Across multiple population health measures, the United States (U.S.) underperforms relative to peer, high-income nations. Compared to other high-income nations, the U.S. had the lowest life expectancy at birth, the highest death rates for avoidable or treatable conditions, and the highest rate of multiple chronic conditions in 2020. While much research has analyzed the relationships between health expenditures, healthcare service consumption, and health outcomes in the U.S., less has focused on determining the influence of social and environmental services on health outcomes. Furthermore, less research has focused on identifying the subgroup-specific health effects of these services across individual-level social characteristics such as socioeconomic status (SES), race, and gender. Social determinants of health theories, including fundamental cause theory (FCT) and eco-social theory, posit that social factors (e.g., SES, gender, and race) comprise fundamental causes of disease, due to social structures that distribute power and other health-relevant resources differentially on the basis of these characteristics. Similarly, eco-social theories of health emphasize the importance of environmental context in addition to social context for health outcomes.

Building on social determinants of health and eco-social theoretical frameworks, the present analysis studies the associations between U.S. states’ investments in healthcare, social, and environmental services and population health outcomes, considering variation in these associations across marginalized subpopulations stratified by intersections of race, gender, and class. Chapter 2 analyzes the associations between the ratio of states’ social to healthcare spending and infant mortality rates (IMR) and heart disease mortality rates (HDMR); Chapter 3 considers the differential impacts of state-level investments in parks and recreation services on obesity prevalence across SES; and Chapter 4 the association between states’ investments in social services and self-rated health across subpopulations stratified by race and gender.

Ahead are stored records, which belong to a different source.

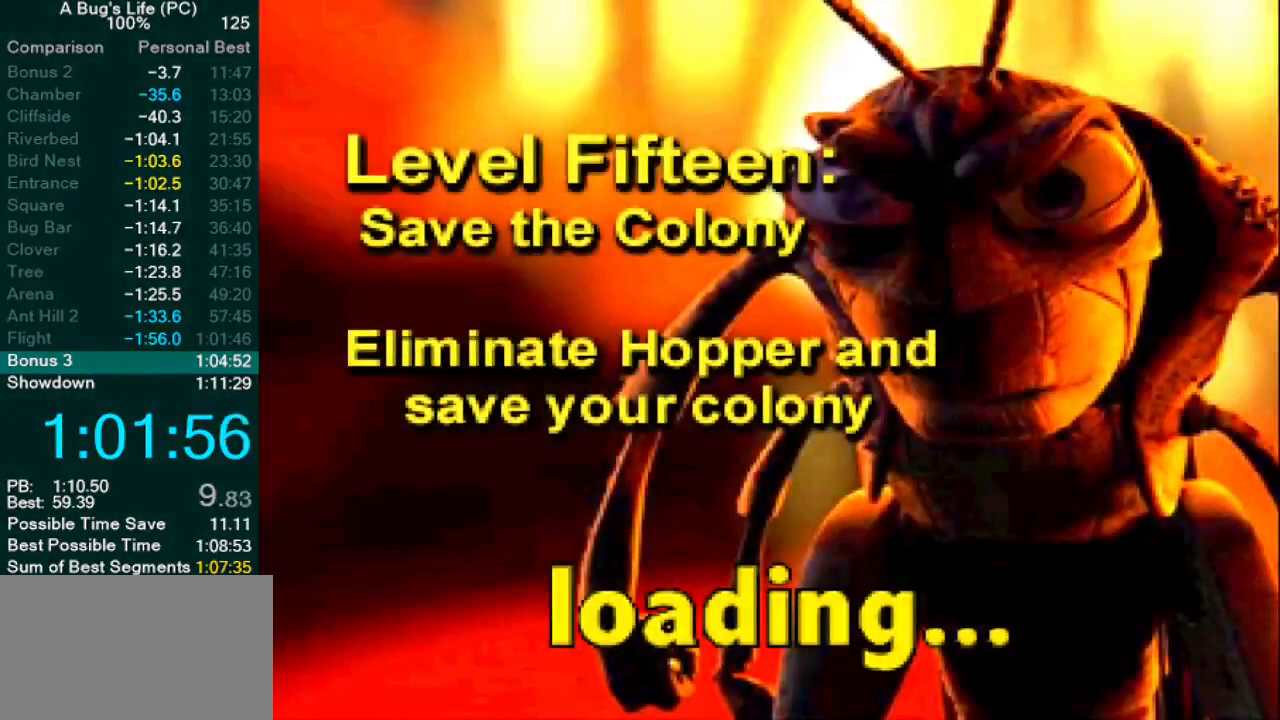
{"dt_ms": 500, "buttons": [], "left_stick": "center", "events": [[83, "CIRCLE", "down"], [133, "CIRCLE", "up"], [217, "CIRCLE", "down"], [283, "CIRCLE", "up"], [350, "CIRCLE", "down"], [433, "CIRCLE", "up"]]}
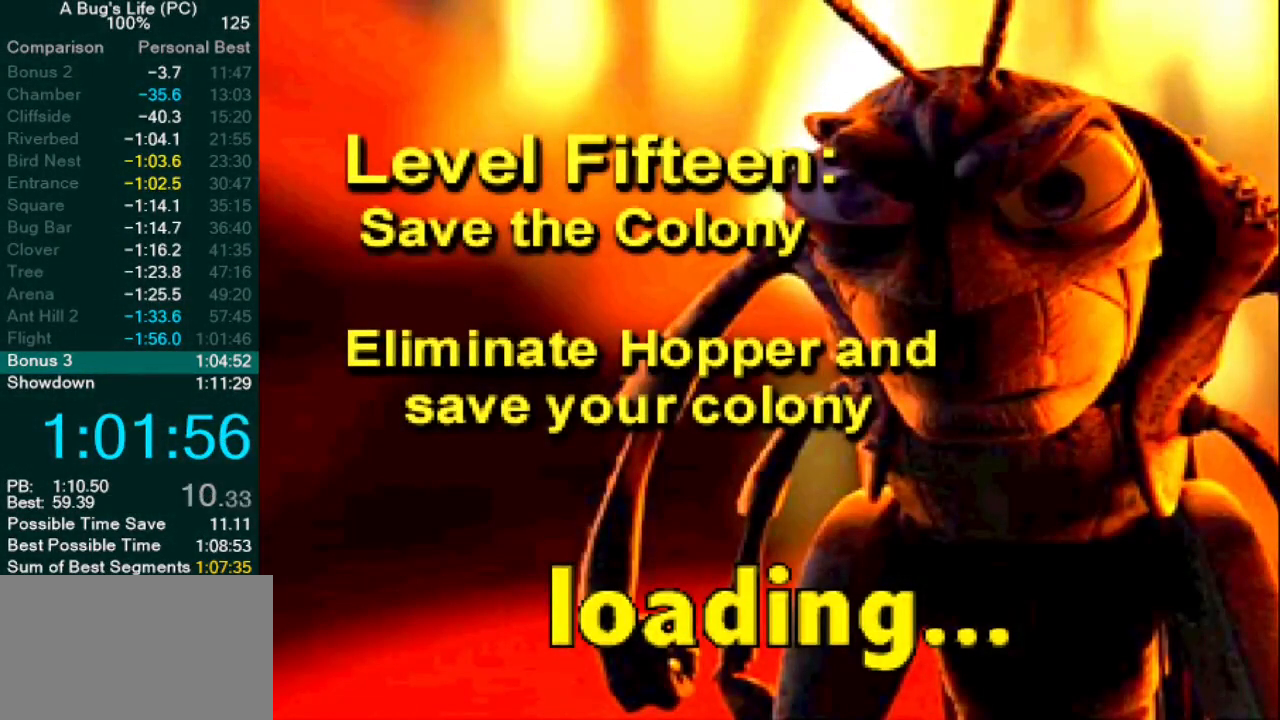
{"dt_ms": 500, "buttons": ["CIRCLE"], "left_stick": "center", "events": [[17, "CIRCLE", "down"], [83, "CIRCLE", "up"], [183, "CIRCLE", "down"], [217, "CIRCLE", "up"], [317, "CIRCLE", "down"], [367, "CIRCLE", "up"], [467, "CIRCLE", "down"]]}
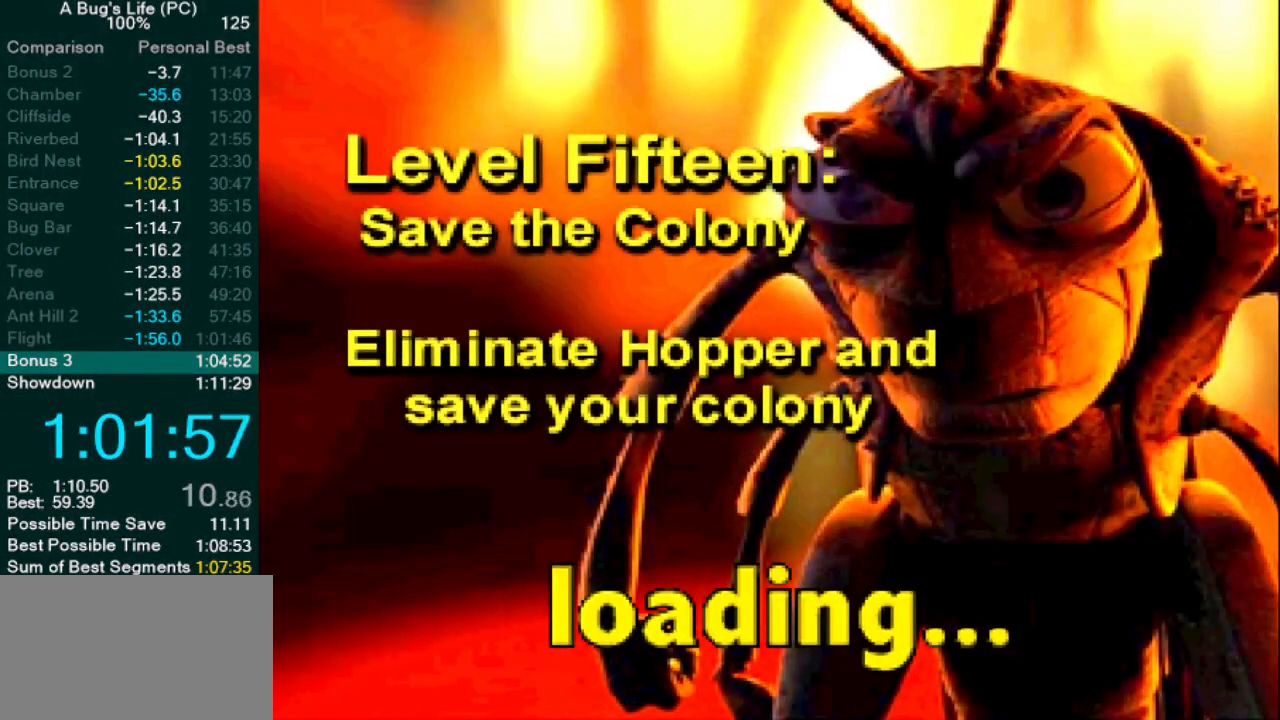
{"dt_ms": 500, "buttons": [], "left_stick": "up-right", "events": [[17, "CIRCLE", "up"], [117, "CIRCLE", "down"], [167, "CIRCLE", "up"], [250, "CIRCLE", "down"], [317, "CIRCLE", "up"], [483, "left_stick", "up-right"]]}
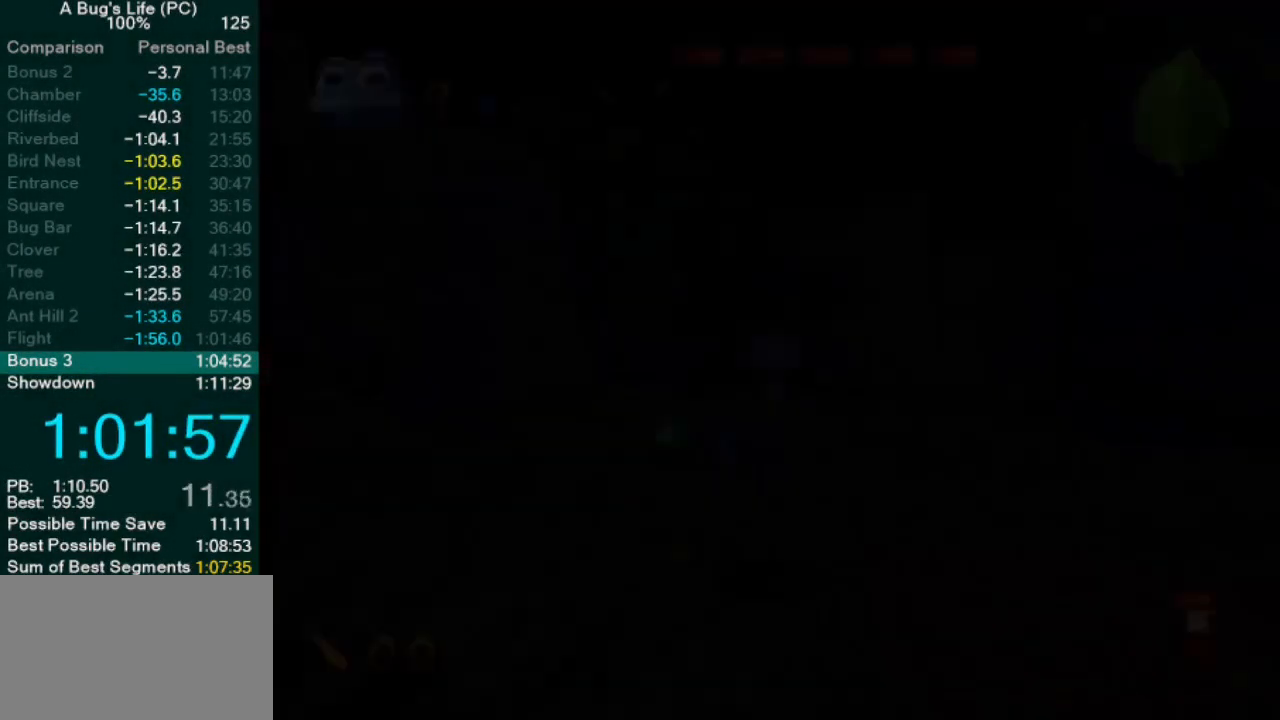
{"dt_ms": 500, "buttons": [], "left_stick": "up-right", "events": []}
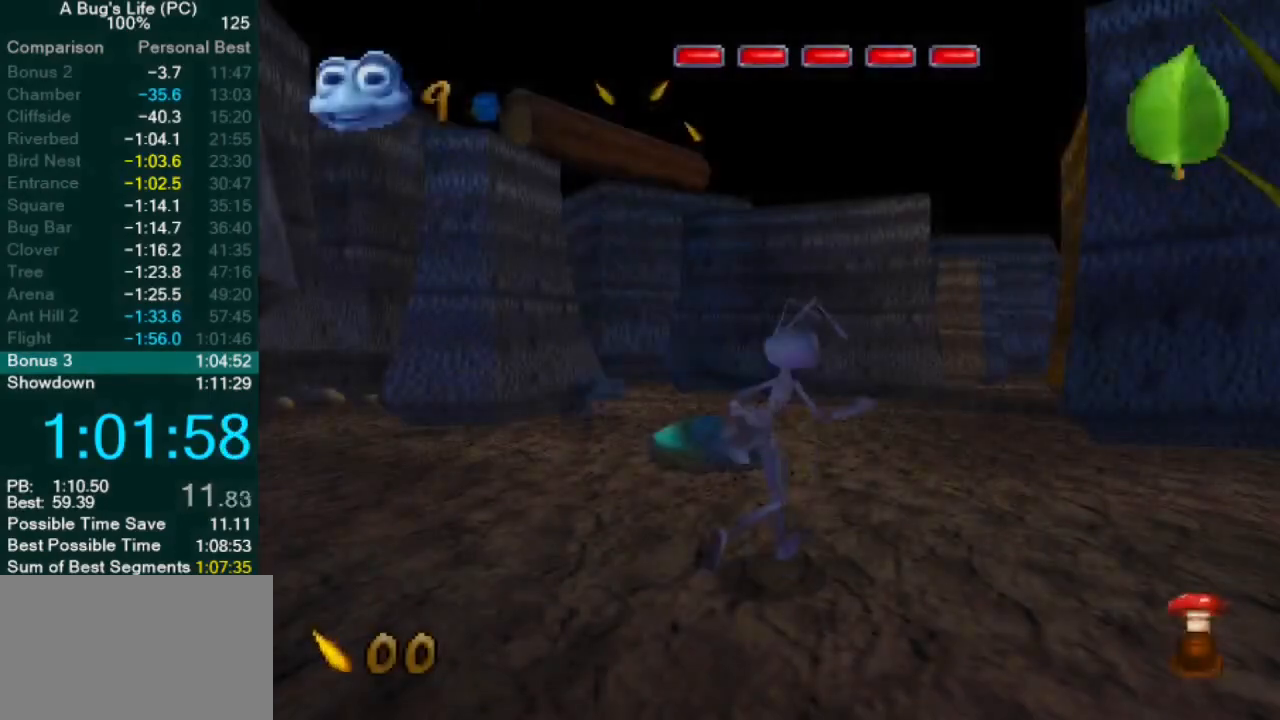
{"dt_ms": 500, "buttons": [], "left_stick": "up-right", "events": []}
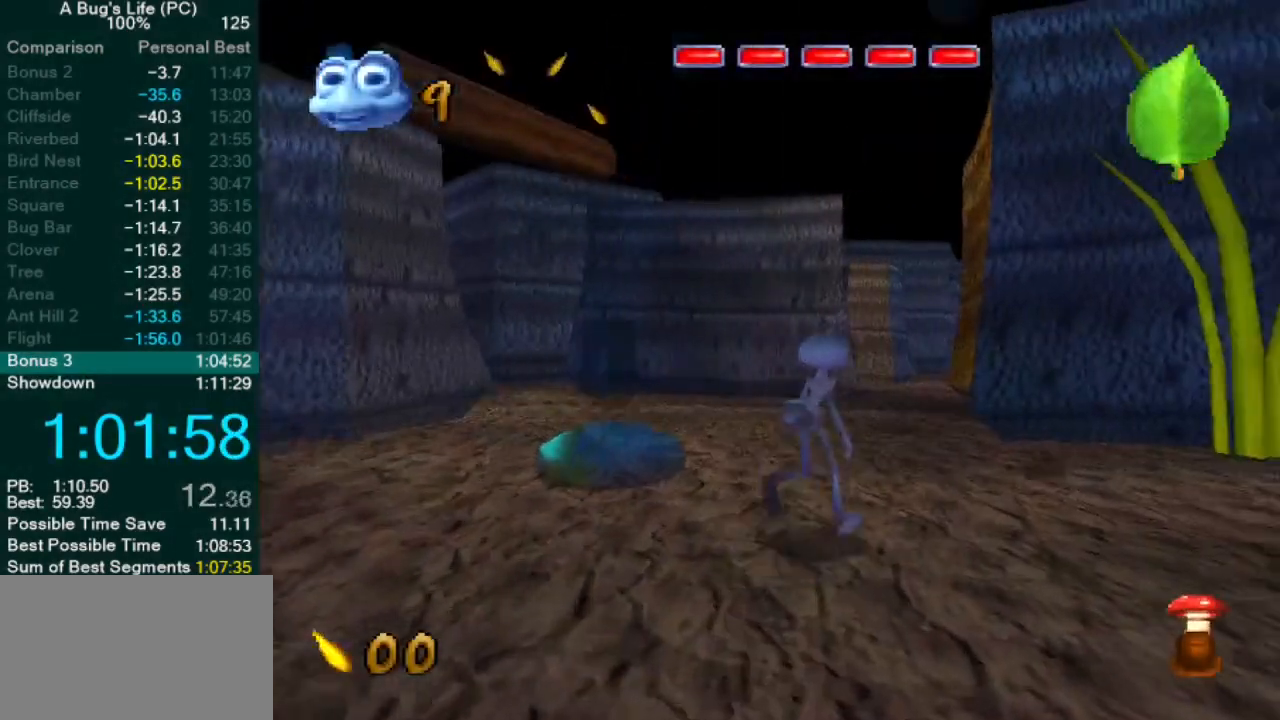
{"dt_ms": 500, "buttons": [], "left_stick": "center", "events": [[233, "left_stick", "center"]]}
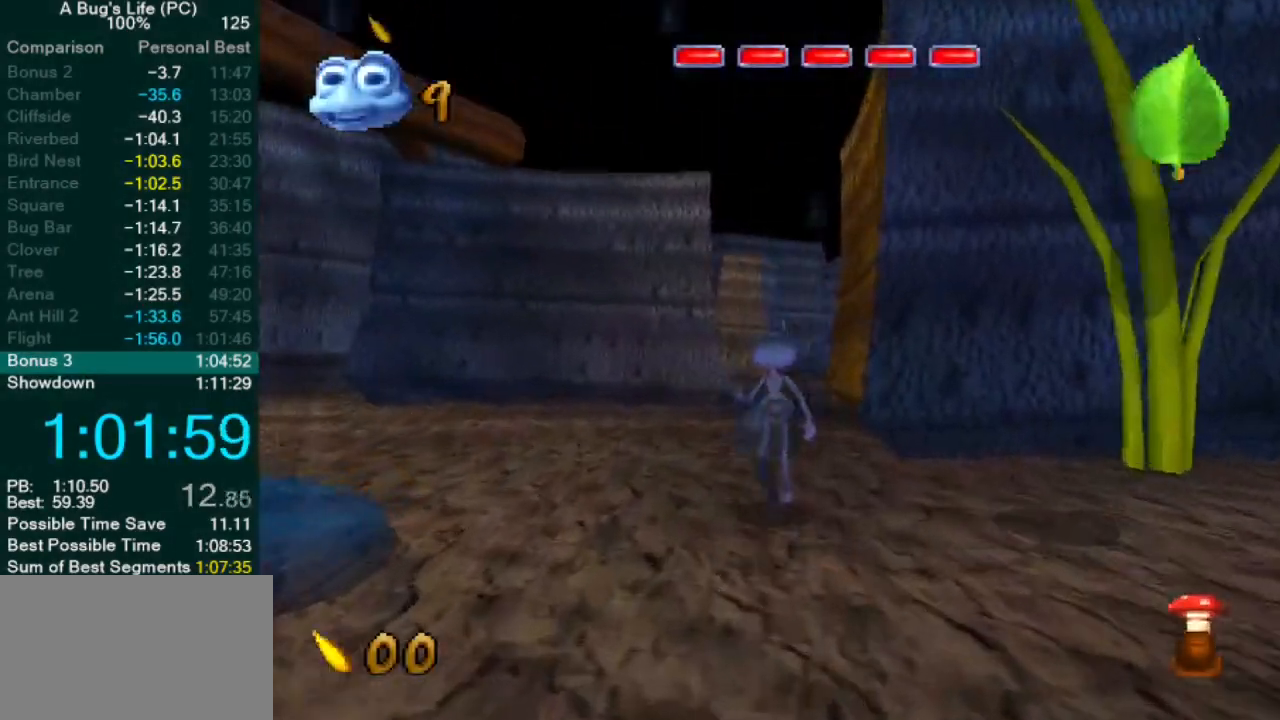
{"dt_ms": 500, "buttons": [], "left_stick": "center", "events": []}
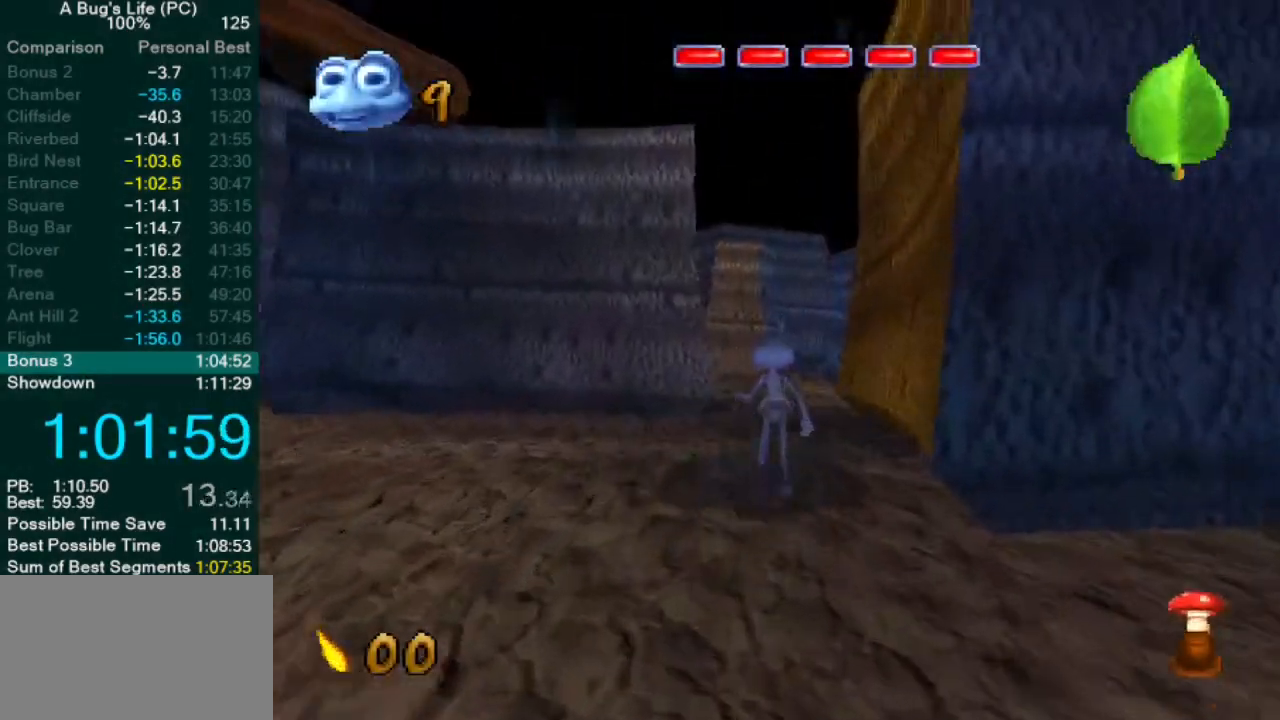
{"dt_ms": 500, "buttons": [], "left_stick": "center", "events": []}
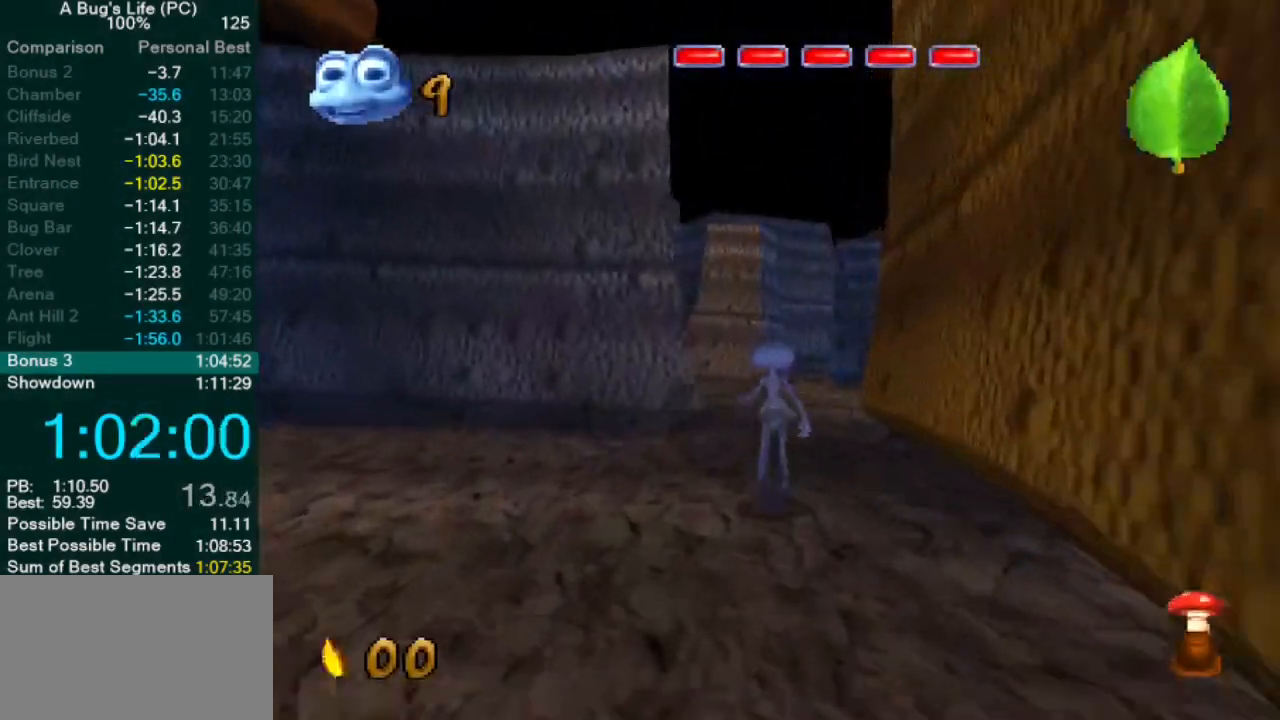
{"dt_ms": 500, "buttons": [], "left_stick": "up-right", "events": [[417, "left_stick", "up"], [483, "left_stick", "up-right"]]}
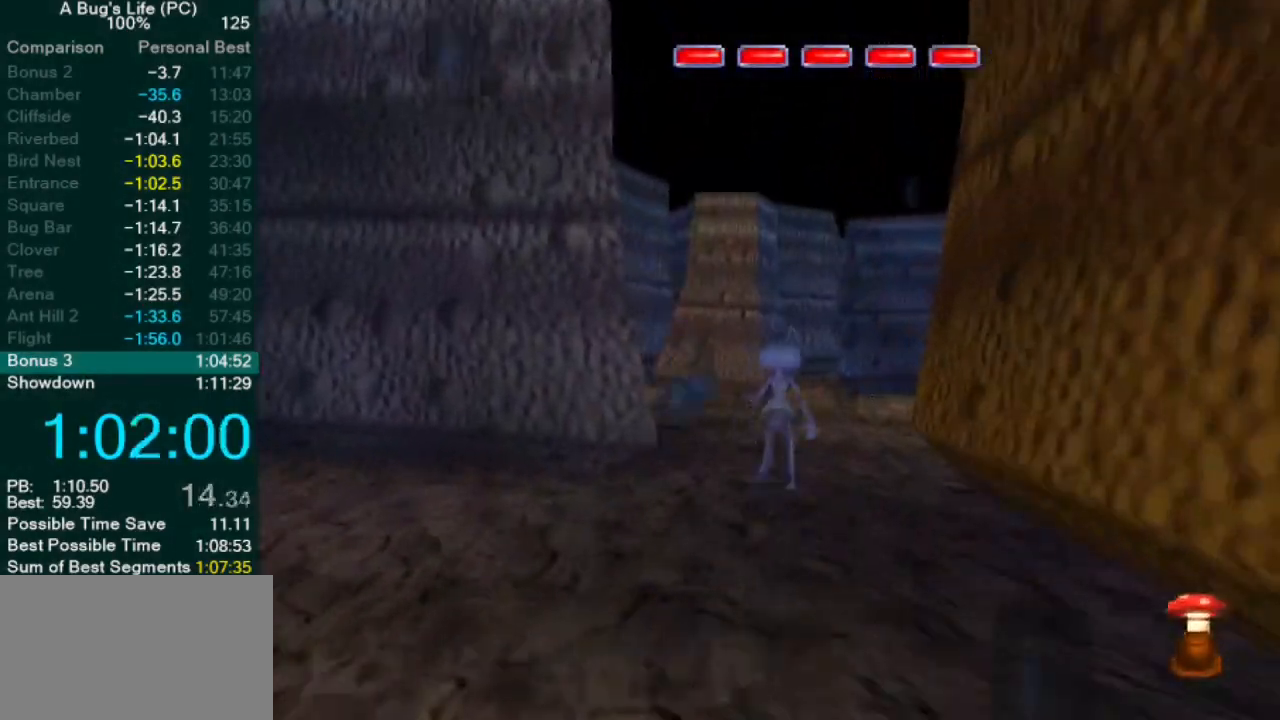
{"dt_ms": 500, "buttons": [], "left_stick": "up-right", "events": []}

Chapter 2 finds that spending on social services is associated with reductions in IMR and HDMR with greater time-lags (five-year time-lags), as hypothesized; healthcare spending is associated with reductions in IMR across all time-lags, however, for the HDMR outcome, healthcare expenditures are only negatively associated with HDMR in the unadjusted models. These results aligned with our hypothesis that social services, which are more likely to comprise “proactive” interventions addressing upstream socioeconomic inequalities, would demonstrate the largest effects on health outcomes when outcomes are lagged behind expenditures. In contrast, we hypothesized that healthcare expenditures are more likely to comprise “reactive” interventions, reflecting spending that responds to existing disease burdens; as such, we expected the magnitude of the association between healthcare expenditures and outcomes to be largest in the contemporaneous model and to decrease with increasing time-lags. This hypothesis was confirmed for HDMR, but not for IMR. Chapter 3 finds that the health benefits of states’ investments in parks and recreation services accrue disproportionately to low-income relative to high-income individuals, with low-income individuals experiencing the greatest reductions in obesity prevalence, followed by middle-income individuals, and lastly high-income individuals. This finding aligned with our hypothesis that individuals with lower baseline levels of resources would experience larger benefits from incremental increases in parks and recreation service provision, in accordance with previous evidence demonstrating diminishing marginal returns to socioeconomic resources as SES rises. Chapter 4 finds that, across all race-gender intersections of Hispanic or Black and white men and women, greater social spending was associated with the largest benefits to self-rated health for Black or Hispanic men, followed by white women, Black or Hispanic women, and lastly white men. In adjusted models, a divide across race arose: social expenditures were associated with superior self-rated health for white men and women, and worse self-rated health for Hispanic or Black men and women.

These results illuminate the multifaceted and complex nature of the relationship between states’ investments in healthcare, social, and environmental services and population health outcomes across individual-level social characteristics such as race, gender, and class. Consistent with previous evidence that pro-welfare state-level spending environments benefit population health outcomes (Fenelon and Witko 2021; Riley et al. 2021; Montez et al. 2022), we find that increased social expenditures improve both IMR and HDMR outcomes, though, as supported by our FCT-motivated hypothesis, this negative association only arises with time-lags. As suggested by studies of intersectionality and the cumulative impacts of multiple discriminatory social institutions on population health outcomes, the present analysis reveals that the association between state-level spending on environmental and social services varies across SES, race, and gender. Social service expenditures advantaged the self-rated health of whites, while adversely affecting the self-rated health of Blacks and Hispanics, and environmental services disproportionately benefited low-income relative to high-income individuals.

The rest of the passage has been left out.